花壇などの区切られた場所でそれぞれがまとまって花を咲かせているのもきれいだけれど、混在しているからこそ、活きてくる色合いや華やぎがあります。その姿を見ているうちに、私たちもこの植物たちのように、多様な個性があって当たり前なのだとしみじみと感じました。
以前、子どもたちが外遊びをしていた時のことです。
こんもりとした茂みの中に空洞がありました。その中にもぐって、数人の子どもたちが出たり入ったりしながら、おままごとをして遊んでいました。
死角となっているので、ちょっと様子を見に行ってのぞいてみると…、なんと、その空洞の上の方にハチの巣があり、ハチが出たり入ったりしていました。
私は慌てて、子どもたちに「ハチの巣があるから、ハチさんに気づかれないように、そ〜っと出よう」と小さな声で促し、事なきを得ました。

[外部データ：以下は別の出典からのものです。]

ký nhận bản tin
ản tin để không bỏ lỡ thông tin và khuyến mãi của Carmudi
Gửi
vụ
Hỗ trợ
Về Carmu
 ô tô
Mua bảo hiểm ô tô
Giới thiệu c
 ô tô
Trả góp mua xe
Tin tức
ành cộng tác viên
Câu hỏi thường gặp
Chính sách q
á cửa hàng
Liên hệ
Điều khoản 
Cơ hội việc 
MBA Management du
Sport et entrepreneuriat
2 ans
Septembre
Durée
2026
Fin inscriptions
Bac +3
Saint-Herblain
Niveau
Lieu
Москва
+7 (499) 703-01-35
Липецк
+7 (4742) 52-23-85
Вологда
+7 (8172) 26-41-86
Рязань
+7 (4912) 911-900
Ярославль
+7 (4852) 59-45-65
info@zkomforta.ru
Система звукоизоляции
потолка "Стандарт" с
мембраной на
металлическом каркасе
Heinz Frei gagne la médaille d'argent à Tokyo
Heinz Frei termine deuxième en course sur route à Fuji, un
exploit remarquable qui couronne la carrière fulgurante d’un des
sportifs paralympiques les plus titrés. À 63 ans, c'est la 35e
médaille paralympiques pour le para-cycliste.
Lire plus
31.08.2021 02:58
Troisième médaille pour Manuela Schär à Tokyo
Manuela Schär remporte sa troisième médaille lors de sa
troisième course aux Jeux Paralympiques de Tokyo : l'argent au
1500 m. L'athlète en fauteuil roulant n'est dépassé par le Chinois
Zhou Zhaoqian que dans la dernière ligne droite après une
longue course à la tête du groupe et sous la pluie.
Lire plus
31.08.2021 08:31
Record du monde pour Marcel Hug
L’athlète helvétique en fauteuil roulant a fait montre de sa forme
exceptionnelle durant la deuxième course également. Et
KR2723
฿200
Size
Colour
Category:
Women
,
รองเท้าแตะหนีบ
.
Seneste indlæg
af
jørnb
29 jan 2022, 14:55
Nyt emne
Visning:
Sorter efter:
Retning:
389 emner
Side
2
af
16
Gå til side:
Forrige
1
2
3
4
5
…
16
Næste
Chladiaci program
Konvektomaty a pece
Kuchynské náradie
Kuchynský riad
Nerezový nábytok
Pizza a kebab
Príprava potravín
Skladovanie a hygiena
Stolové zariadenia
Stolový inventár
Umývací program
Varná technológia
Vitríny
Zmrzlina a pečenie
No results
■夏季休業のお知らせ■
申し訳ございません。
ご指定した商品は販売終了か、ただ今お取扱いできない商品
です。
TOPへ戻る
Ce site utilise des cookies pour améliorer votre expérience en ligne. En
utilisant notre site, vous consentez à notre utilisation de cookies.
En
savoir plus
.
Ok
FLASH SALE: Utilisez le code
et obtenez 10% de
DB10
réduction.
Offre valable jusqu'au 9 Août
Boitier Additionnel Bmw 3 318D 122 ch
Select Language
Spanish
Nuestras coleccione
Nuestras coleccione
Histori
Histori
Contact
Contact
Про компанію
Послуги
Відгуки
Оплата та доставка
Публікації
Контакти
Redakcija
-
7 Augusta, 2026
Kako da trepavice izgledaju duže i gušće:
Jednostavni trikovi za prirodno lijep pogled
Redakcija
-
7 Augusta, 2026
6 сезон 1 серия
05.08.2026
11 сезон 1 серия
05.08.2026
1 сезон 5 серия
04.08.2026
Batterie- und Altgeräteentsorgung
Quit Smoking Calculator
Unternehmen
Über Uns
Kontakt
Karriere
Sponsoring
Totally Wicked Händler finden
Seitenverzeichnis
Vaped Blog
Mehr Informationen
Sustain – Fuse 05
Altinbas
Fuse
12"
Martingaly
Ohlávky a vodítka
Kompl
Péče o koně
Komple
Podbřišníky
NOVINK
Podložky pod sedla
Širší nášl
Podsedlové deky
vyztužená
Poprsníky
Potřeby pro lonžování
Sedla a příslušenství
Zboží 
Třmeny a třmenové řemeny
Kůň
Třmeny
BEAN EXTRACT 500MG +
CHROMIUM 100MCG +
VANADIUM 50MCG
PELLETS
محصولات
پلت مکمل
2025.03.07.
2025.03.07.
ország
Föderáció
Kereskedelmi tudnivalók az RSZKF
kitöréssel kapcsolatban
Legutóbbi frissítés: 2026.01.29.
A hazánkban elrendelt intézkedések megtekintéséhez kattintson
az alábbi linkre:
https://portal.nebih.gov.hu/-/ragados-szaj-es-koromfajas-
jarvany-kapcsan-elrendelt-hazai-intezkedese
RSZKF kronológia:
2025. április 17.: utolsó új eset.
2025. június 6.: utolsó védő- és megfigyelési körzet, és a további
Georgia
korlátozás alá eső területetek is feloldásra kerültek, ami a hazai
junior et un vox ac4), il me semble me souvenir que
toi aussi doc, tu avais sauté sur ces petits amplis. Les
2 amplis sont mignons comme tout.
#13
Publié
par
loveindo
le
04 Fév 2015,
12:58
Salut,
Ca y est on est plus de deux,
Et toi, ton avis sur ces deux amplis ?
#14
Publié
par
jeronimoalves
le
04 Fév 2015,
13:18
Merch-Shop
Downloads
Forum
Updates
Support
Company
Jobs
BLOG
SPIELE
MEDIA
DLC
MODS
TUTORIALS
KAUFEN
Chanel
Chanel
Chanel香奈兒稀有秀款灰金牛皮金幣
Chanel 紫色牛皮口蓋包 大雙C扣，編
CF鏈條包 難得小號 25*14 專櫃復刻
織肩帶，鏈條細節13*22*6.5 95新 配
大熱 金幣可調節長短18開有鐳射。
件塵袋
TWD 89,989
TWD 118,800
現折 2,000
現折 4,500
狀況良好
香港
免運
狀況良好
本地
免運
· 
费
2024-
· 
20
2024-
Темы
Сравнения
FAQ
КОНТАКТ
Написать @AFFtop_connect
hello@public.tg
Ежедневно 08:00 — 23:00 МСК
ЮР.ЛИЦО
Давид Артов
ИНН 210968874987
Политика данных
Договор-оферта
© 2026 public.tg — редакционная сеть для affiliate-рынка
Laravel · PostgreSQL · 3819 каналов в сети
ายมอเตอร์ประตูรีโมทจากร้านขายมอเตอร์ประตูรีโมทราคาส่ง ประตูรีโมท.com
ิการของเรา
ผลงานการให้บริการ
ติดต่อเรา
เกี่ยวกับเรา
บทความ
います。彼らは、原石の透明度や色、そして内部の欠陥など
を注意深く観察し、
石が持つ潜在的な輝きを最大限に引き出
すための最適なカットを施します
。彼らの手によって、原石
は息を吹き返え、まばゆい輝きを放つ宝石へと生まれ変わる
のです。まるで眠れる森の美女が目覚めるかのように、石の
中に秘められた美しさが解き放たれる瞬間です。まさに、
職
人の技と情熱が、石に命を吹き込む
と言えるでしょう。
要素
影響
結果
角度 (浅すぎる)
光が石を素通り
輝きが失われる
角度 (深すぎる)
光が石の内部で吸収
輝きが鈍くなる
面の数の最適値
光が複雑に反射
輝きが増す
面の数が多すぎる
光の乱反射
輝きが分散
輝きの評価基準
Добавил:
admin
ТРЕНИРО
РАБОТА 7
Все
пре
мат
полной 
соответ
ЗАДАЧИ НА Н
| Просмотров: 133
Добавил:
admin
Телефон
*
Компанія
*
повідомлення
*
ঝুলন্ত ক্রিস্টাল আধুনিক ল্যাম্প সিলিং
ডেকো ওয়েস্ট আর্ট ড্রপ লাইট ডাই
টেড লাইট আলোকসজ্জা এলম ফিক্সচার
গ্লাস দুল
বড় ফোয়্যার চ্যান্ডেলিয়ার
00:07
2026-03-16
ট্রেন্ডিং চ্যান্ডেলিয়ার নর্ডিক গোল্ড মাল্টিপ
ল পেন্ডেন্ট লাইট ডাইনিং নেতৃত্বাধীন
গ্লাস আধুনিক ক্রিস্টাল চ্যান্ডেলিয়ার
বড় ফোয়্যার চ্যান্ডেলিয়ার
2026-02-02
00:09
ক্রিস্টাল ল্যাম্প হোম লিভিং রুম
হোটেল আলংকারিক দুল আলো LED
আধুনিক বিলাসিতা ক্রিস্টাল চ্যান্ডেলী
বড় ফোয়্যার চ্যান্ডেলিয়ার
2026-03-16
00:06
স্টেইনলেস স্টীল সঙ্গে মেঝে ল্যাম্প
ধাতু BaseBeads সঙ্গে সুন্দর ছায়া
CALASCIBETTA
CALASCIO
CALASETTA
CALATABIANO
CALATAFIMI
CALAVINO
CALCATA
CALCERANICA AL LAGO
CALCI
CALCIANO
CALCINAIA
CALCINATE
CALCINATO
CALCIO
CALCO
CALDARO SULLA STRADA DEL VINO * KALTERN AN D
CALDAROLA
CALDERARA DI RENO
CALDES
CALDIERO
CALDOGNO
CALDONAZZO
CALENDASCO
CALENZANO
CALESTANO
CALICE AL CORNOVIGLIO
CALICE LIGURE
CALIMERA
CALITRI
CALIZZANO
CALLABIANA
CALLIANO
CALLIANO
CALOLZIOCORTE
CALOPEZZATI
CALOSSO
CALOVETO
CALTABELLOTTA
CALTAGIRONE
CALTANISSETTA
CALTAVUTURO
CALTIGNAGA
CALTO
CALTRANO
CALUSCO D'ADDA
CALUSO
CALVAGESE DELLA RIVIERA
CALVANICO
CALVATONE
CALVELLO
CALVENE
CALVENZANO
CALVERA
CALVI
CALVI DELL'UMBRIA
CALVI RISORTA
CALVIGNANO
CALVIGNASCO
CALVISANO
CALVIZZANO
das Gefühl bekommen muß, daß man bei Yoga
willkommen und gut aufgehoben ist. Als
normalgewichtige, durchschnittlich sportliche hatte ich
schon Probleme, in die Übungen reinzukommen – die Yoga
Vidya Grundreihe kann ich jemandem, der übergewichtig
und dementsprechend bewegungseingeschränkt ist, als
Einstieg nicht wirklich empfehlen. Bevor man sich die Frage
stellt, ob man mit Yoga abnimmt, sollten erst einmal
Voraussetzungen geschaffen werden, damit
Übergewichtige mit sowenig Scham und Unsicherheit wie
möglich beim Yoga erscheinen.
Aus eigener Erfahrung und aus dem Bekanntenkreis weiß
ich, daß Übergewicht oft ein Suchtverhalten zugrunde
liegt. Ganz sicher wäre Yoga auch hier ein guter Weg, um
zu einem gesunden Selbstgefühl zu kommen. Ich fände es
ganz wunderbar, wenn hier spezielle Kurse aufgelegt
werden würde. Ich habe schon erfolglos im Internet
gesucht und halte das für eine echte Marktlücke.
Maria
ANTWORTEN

その時の子どもたちの様子はというと…特に慌てたり怖がったりすることもなく、静かに淡々と茂みから出て来ました。
あの時のことを思い返すと、私のヒヤリとした感覚をよそに、不思議なくらい子どもたちがハチと共存していた姿が思い出されます。遊び始めてしばらく時間が経っていましたが、ハチも騒いでいた様子はなく、子どもたちも遊びに没頭していたので、あの空間自体にはなんの混乱もありませんでした。
この出来事を目にした時、子どもは“自然”にもっとも近い存在なのかもしれないと思いました。
そして私たちヒトは、自然の一部なのだと思っています。
多様な存在を受け入れてくれる大きな懐を持つ“自然”に包まれながら、子どもも大人も過ごす。そういう環境でこそ、一人一人の多様な個性が光ってくるのではないでしょうか。
“自然”の中でヒトが存在し、バランスを取っていくことが大切だと、私が拠点にしているスペースのあの雑多な庭を眺めながら想いを巡らせていました。